Redução das tarifas de planos individuais é positiva, mas deve levar à judicialização

Por unanimidade, a diretoria da Agência Nacional de Saúde Suplementar (ANS) aprovou uma redução de 8,19% no valor das mensalidades dos planos de saúde individuais. É a primeira vez que a ANS aprova um reajuste negativo em seus mais de 20 anos de história.

Marcos Patullo – Advogado

A decisão da agência reguladora está diretamente ligada à pandemia de covid-19. Ao longo de todo o ano passado, observou-se importante redução na busca por procedimentos médico-hospitalares não urgentes pelos clientes individuais das operadoras de plano de saúde, o que levou a uma queda de cerca de 20% das despesas destas empresas. Como a tarifa dos planos individuais é calculada pela variação de custos médico-hospitalares e pela variação de despesas não assistenciais em relação ao ano anterior, a redução aprovada pela ANS no dia 8/7 se justifica.

“Ao longo de 2020, os gastos do setor com atendimento assistencial, oriundos de procedimentos como consultas, exames e internações, sofreram quedas significativas comparadas a anos anteriores, tendo em vista que o distanciamento social foi uma das medidas protetoras (recomendadas pelas autoridades sanitárias). Muitos beneficiários deixaram de realizar atendimentos não urgentes”, afirmou Rogério Scarabel, diretor-presidente substituto da ANS.

Assista:  Plano de saúde ficará mais barato

Convém deixar bastante claro que a decisão da ANS diz respeito exclusivamente aos contratos de planos de saúde individuais, que correspondem a apenas 18% do total de contratos das operadoras de saúde. Isto tem importância porque as tarifas dos planos de saúde individuais, minoritários, são diretamente reguladas pela ANS, de acordo com os critérios expostos acima. Já os contratos coletivos, embora sejam igualmente regulados pela agência sob outros aspectos, têm tarifas definidas a partir da livre negociação entre empresas contratantes e contratadas.

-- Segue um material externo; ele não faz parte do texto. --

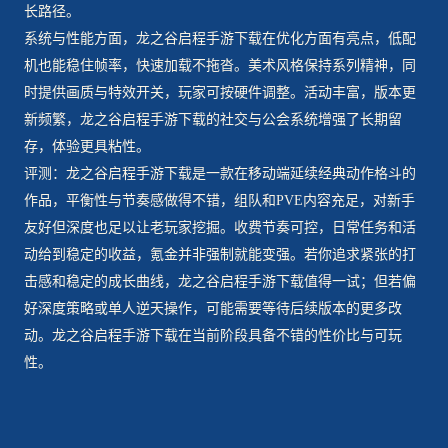
长路径。
系统与性能方面，龙之谷启程手游下载在优化方面有亮点，低配
机也能稳住帧率，快速加载不拖沓。美术风格保持系列精神，同
时提供画质与特效开关，玩家可按硬件调整。活动丰富，版本更
新频繁，龙之谷启程手游下载的社交与公会系统增强了长期留
存，体验更具粘性。
评测：龙之谷启程手游下载是一款在移动端延续经典动作格斗的
作品，平衡性与节奏感做得不错，组队和PVE内容充足，对新手
友好但深度也足以让老玩家挖掘。收费节奏可控，日常任务和活
动给到稳定的收益，氪金并非强制就能变强。若你追求紧张的打
击感和稳定的成长曲线，龙之谷启程手游下载值得一试；但若偏
好深度策略或单人逆天操作，可能需要等待后续版本的更多改
动。龙之谷启程手游下载在当前阶段具备不错的性价比与可玩
性。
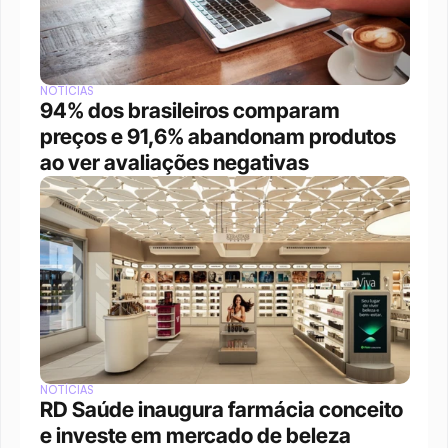
NOTÍCIAS
94% dos brasileiros comparam 
preços e 91,6% abandonam produtos 
ao ver avaliações negativas
NOTÍCIAS
RD Saúde inaugura farmácia conceito 
e investe em mercado de beleza 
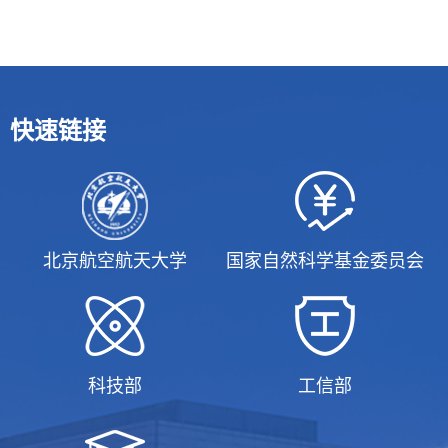
快速链接
北京航空航天大学
国家自然科学基金委员会
科技部
工信部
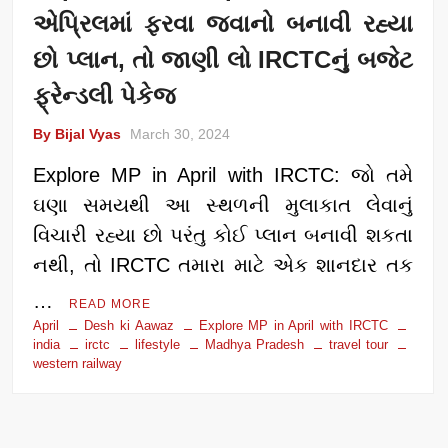
એપ્રિલમાં ફરવા જવાનો બનાવી રહ્યા
છો પ્લાન, તો જાણી લો IRCTCનું બજેટ
ફ્રેન્ડલી પેકેજ
By Bijal Vyas
March 30, 2024
Explore MP in April with IRCTC: જો તમે
ઘણા સમયથી આ સ્થળની મુલાકાત લેવાનું
વિચારી રહ્યા છો પરંતુ કોઈ પ્લાન બનાવી શકતા
નથી, તો IRCTC તમારા માટે એક શાનદાર તક
…
READ MORE
April
Desh ki Aawaz
Explore MP in April with IRCTC
india
irctc
lifestyle
Madhya Pradesh
travel tour
western railway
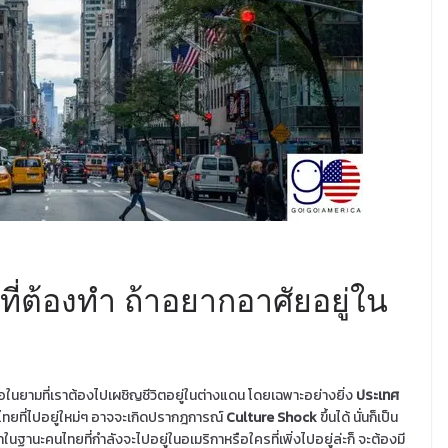
ที่ต้องทำ ถ้าอยากอาศัยอยู่ใน
มอในยามที่เราต้องไปเผชิญชีวิตอยู่ในต่างแดน โดยเฉพาะอย่างยิ่ง
ประเทศ
ไทยที่ไปอยู่ใหม่ๆ อาจจะเกิดปรากฎการณ์
Culture Shock
ขึ้นได้ นั่นก็เป็น
นฐานะคนไทยที่กำลังจะไปอยู่ในอเมริกาหรือใครที่เพิ่งไปอยู่ล่ะก็ จะต้องมี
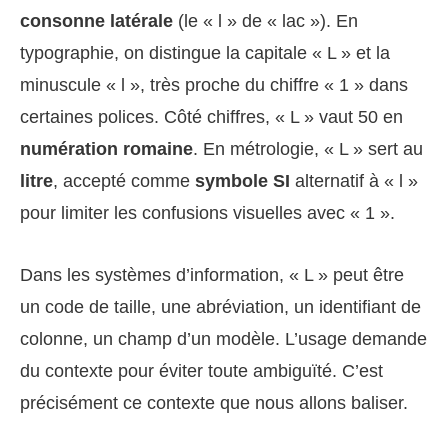
consonne latérale
(le « l » de « lac »). En
typographie, on distingue la capitale « L » et la
minuscule « l », très proche du chiffre « 1 » dans
certaines polices. Côté chiffres, « L » vaut 50 en
numération romaine
. En métrologie, « L » sert au
litre
, accepté comme
symbole SI
alternatif à « l »
pour limiter les confusions visuelles avec « 1 ».
Dans les systèmes d’information, « L » peut être
un code de taille, une abréviation, un identifiant de
colonne, un champ d’un modèle. L’usage demande
du contexte pour éviter toute ambiguïté. C’est
précisément ce contexte que nous allons baliser.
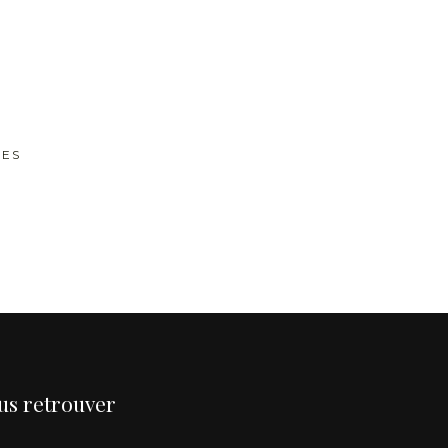
RES
us retrouver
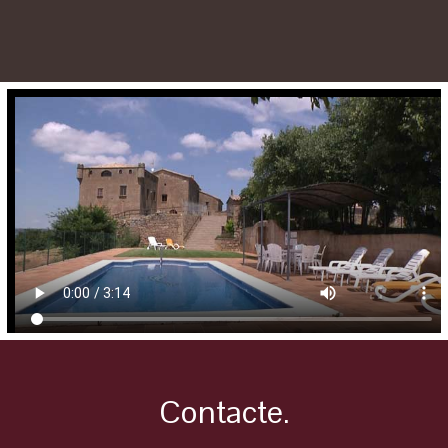
Contacte.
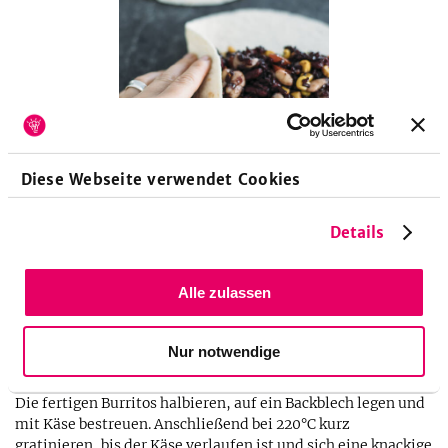
Diese Webseite verwendet Cookies
Details
Alle zulassen
6
Nur notwendige
200
g
Cheddar
Die fertigen Burritos halbieren, auf ein Backblech legen und
mit Käse bestreuen. Anschließend bei 220°C kurz
gratinieren, bis der Käse verlaufen ist und sich eine knackige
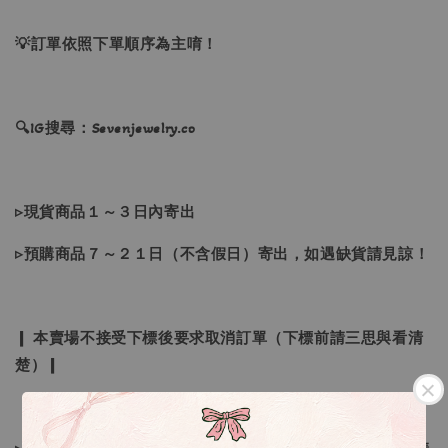
💡訂單依照下單順序為主唷！
🔍IG搜尋：Sevenjewelry.co
▹現貨商品１～３日內寄出
▹預購商品７～２１日（不含假日）寄出，如遇缺貨請見諒！
❙ 本賣場不接受下標後要求取消訂單（下標前請三思與看清
楚）❙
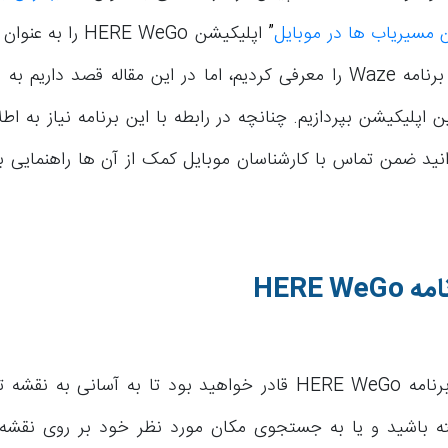
”
اپلیکیشن HERE WeGo را
جایگزین های برنامه Waze را معرفی کردیم، اما در این مقاله قصد داری
 اپلیکیشن بپردازیم. چنانچه در رابطه با این برنامه نیاز به ا
انید ضمن تماس با کارشناسان موبایل کمک از آن ها راهنمایی بخ
امه
HERE WeGo
با استفاده از برنامه HERE WeGo قادر خواهید بود تا به آسانی به
 باشید و یا به جستجوی مکان مورد نظر خود بر روی نقشه بپ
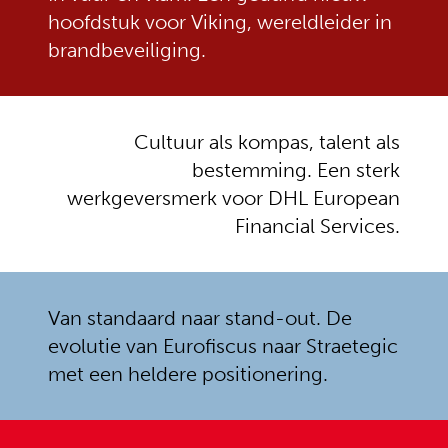
ZORG IN ONTWIKKELING
FIRE PROTECTION
hoofdstuk voor Viking, wereldleider in
brandbeveiliging.
Cultuur als kompas, talent als
bestemming. Een sterk
werkgeversmerk voor DHL European
Financial Services.
DHL
Straetegic
Van standaard naar stand-out. De
FINANCE
CONSULTING
evolutie van Eurofiscus naar Straetegic
met een heldere positionering.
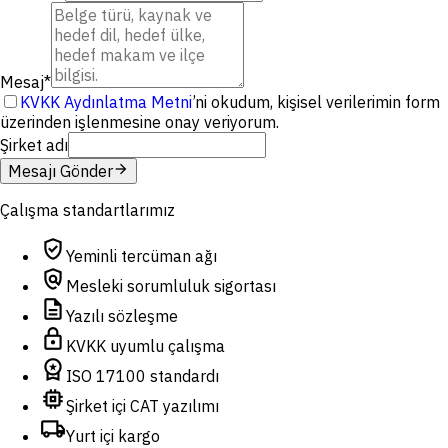
Mesaj
*
KVKK Aydınlatma Metni
’ni okudum, kişisel verilerimin form
üzerinden işlenmesine onay veriyorum.
Şirket adı
arrow_forward
Mesajı Gönder
Çalışma standartlarımız
verified_user
Yeminli tercüman ağı
policy
Mesleki sorumluluk sigortası
description
Yazılı sözleşme
lock
KVKK uyumlu çalışma
workspace_premium
ISO 17100 standardı
memory
Şirket içi CAT yazılımı
local_shipping
Yurt içi kargo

A inédita decisão da ANS é muito positiva para os clientes pessoas físicas ou microempreendedores individuais das operadoras de plano de saúde. Uma redução de 8,19% no valor das mensalidades dos planos – que são muito mais caras na modalidade de contratação individual – é um alívio e tanto para o orçamento das famílias. Em sua grande maioria, as contas dos lares brasileiros foram severamente abaladas pela alta da inflação, pela queda da renda ou mesmo pelo desemprego durante estes difíceis 16 meses de pandemia. Por outro lado, a decisão suscita pressão das empresas e associações do setor por um tratamento mais equânime por parte da ANS.

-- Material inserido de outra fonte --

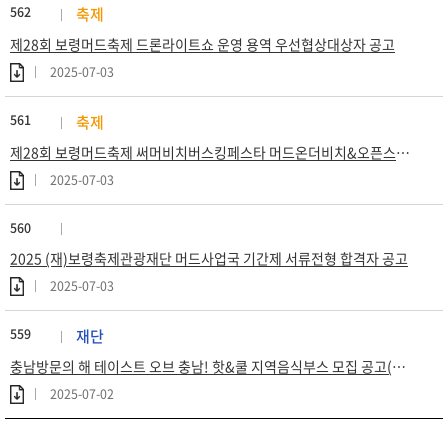
562
축제
제28회 보령머드축제 드론라이트쇼 운영 용역 우선협상대상자 공고
2025-07-03
561
축제
제28회 보령머드축제 써머비치버스킹페스타 머드온더비치&오픈스퀘어 운영 용역 우선협상대상자 공고
2025-07-03
560
2025 (재)보령축제관광재단 머드사업국 기간제 서류전형 합격자 공고
2025-07-03
559
재단
충남방문의 해 테이스트 오브 충남! 핫&쿨 지역음식부스 모집 공고(연장)
2025-07-02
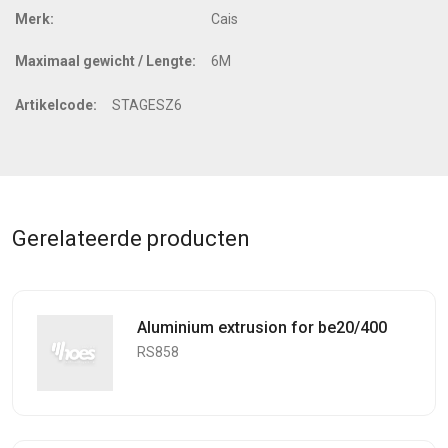
Merk:
Cais
Maximaal gewicht / Lengte:
6M
Artikelcode:
STAGESZ6
Gerelateerde producten
Aluminium extrusion for be20/400
RS858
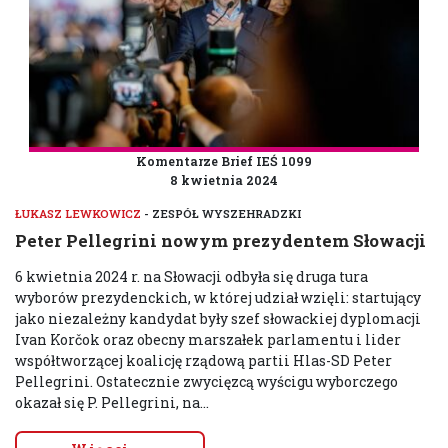
Komentarze Brief IEŚ 1099
8 kwietnia 2024
ŁUKASZ LEWKOWICZ
- ZESPÓŁ WYSZEHRADZKI
Peter Pellegrini nowym prezydentem Słowacji
6 kwietnia 2024 r. na Słowacji odbyła się druga tura
wyborów prezydenckich, w której udział wzięli: startujący
jako niezależny kandydat były szef słowackiej dyplomacji
Ivan Korčok oraz obecny marszałek parlamentu i lider
współtworzącej koalicję rządową partii Hlas-SD Peter
Pellegrini. Ostatecznie zwycięzcą wyścigu wyborczego
okazał się P. Pellegrini, na...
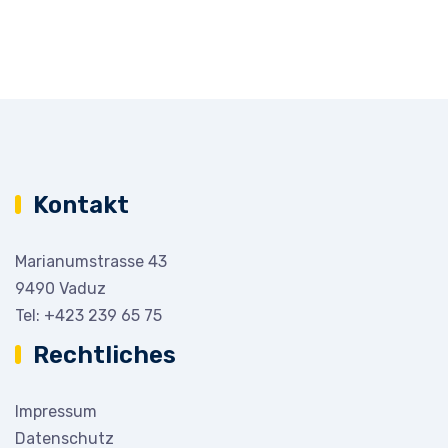
Kontakt
Marianumstrasse 43
9490 Vaduz
Tel:
+423 239 65 75
Rechtliches
Impressum
Datenschutz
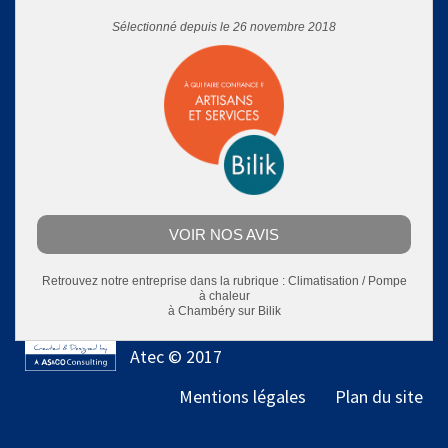
Sélectionné depuis le 26 novembre 2018
VOIR NOS AVIS
Retrouvez notre entreprise dans la rubrique :
Climatisation / Pompe
à chaleur
à Chambéry
sur Bilik
Atec © 2017
Mentions légales
Plan du site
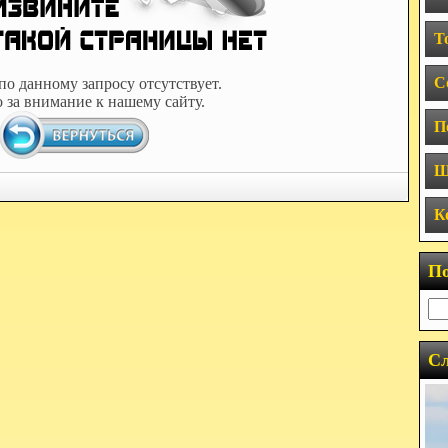
Т
С
по данному запросу отсутствует.
 за внимание к нашему сайту.
П
Ш
К
П
Сл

Enquanto os planos individuais tiveram reajuste negativo aprovado pela agência reguladora, os planos coletivos serão majorados entre 15% e 20%. Marcos Patullo, advogado especialista na área de saúde, ponderou ao Estado que, “se a redução de custos (para as operadoras) foi geral, por conta da ausência dos atendimentos eletivos, por que, para os (planos) coletivos o reajuste pode ser tão alto?”.

A ponderação é razoável. Afinal, embora contratos possam ser celebrados entre pessoas jurídicas, quem busca atendimento médico-hospitalar, por óbvio, são pessoas físicas. Ao fim e ao cabo, todas estão submetidas aos receios e restrições trazidos por esta pandemia. Logo, é lícito inferir que, em boa medida, a baixa procura por atendimentos médicos não urgentes ao longo de 2020 não teve relação direta com a natureza do plano de saúde contratado pelos usuários, mas sim com o receio destes em se expor ao risco da contaminação pelo coronavírus em situações nas quais esta exposição não era mandatória.

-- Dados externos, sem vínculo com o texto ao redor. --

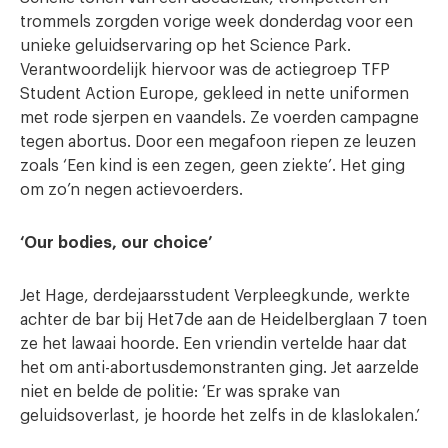
trommels zorgden vorige week donderdag voor een
unieke geluidservaring op het Science Park.
Verantwoordelijk hiervoor was de actiegroep TFP
Student Action Europe, gekleed in nette uniformen
met rode sjerpen en vaandels. Ze voerden campagne
tegen abortus. Door een megafoon riepen ze leuzen
zoals ‘Een kind is een zegen, geen ziekte’. Het ging
om zo’n negen actievoerders.
‘Our bodies, our choice’
Jet Hage, derdejaarsstudent Verpleegkunde, werkte
achter de bar bij Het7de aan de Heidelberglaan 7 toen
ze het lawaai hoorde. Een vriendin vertelde haar dat
het om anti-abortusdemonstranten ging. Jet aarzelde
niet en belde de politie: ‘Er was sprake van
geluidsoverlast, je hoorde het zelfs in de klaslokalen.’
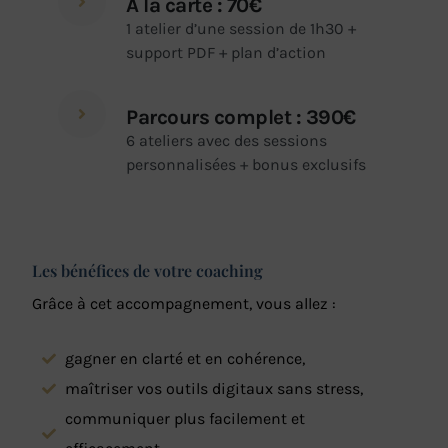
À la carte : 70€
1 atelier d’une session de 1h30 +
support PDF + plan d’action
Parcours complet : 390€
6 ateliers avec des sessions
personnalisées + bonus exclusifs
Les bénéfices de votre coaching
Grâce à cet accompagnement, vous allez :
gagner en clarté et en cohérence,
maîtriser vos outils digitaux sans stress,
communiquer plus facilement et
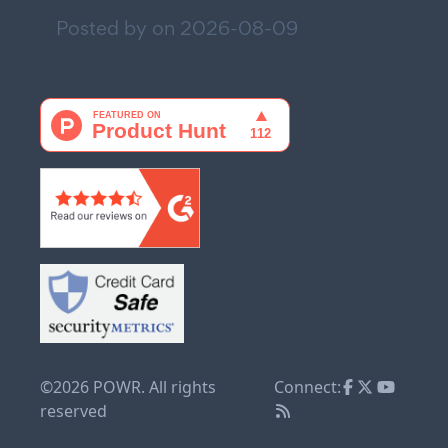
Posted by on
2026-08-09
©2026 POWR. All rights
Connect:
reserved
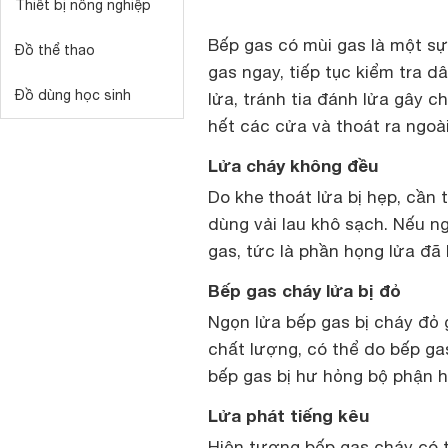
Thiết bị nông nghiệp
Bếp gas có mùi gas là một sự
Đồ thể thao
gas ngay, tiếp tục kiểm tra 
Đồ dùng học sinh
lửa, tránh tia đánh lửa gây c
hết các cửa và thoát ra ngoà
Lửa cháy không đều
Do khe thoát lửa bị hẹp, cần 
dùng vải lau khô sạch. Nếu n
gas, tức là phần họng lửa đã 
Bếp gas cháy lửa bị đỏ
Ngọn lửa bếp gas bị cháy đỏ 
chất lượng, có thể do bếp ga
bếp gas bị hư hỏng bộ phận h
Lửa phát tiếng kêu
Hiện tượng bếp gas cháy có t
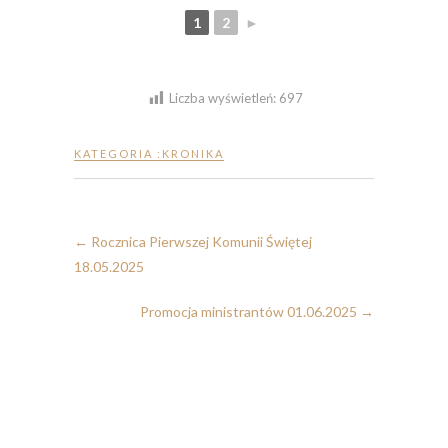
1
2
►
Liczba wyświetleń:
697
KATEGORIA :
KRONIKA
←
Rocznica Pierwszej Komunii Świętej
18.05.2025
Promocja ministrantów 01.06.2025
→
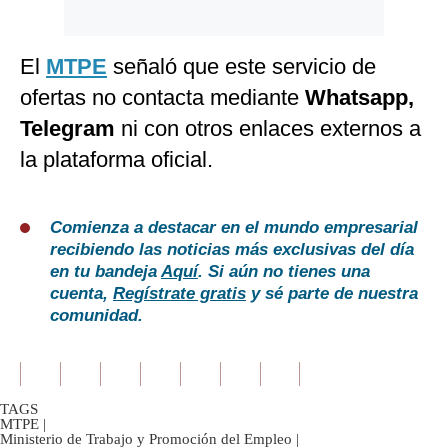
El
MTPE
señaló que este servicio de
ofertas no contacta mediante
Whatsapp,
Telegram
ni con otros enlaces externos a
la plataforma oficial.
Comienza a destacar en el mundo empresarial
recibiendo las noticias más exclusivas del día
en tu bandeja
Aquí
. Si aún no tienes una
cuenta,
Regístrate gratis
y sé parte de nuestra
comunidad.
TAGS
MTPE
|
Ministerio de Trabajo y Promoción del Empleo
|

A recente decisão da ANS deve aumentar o apelo de órgãos de defesa do consumidor e de associações representativas do setor para que a agência também passe a regular as tarifas para os planos de saúde coletivos. “Fica nítido que deixar o mercado sem regulação (da ANS) não produz reajustes mais baixos”, disse Ana Carolina Navarrete, coordenadora do Programa de Saúde do Instituto Brasileiro de Defesa do Consumidor (Idec).

Positiva, a redução das tarifas para clientes individuais aliviará o orçamento de parcela muito pequena dos usuários de plano de saúde. Não será surpresa se a maioria, usuários dos planos coletivos, acorrer ao Poder Judiciário.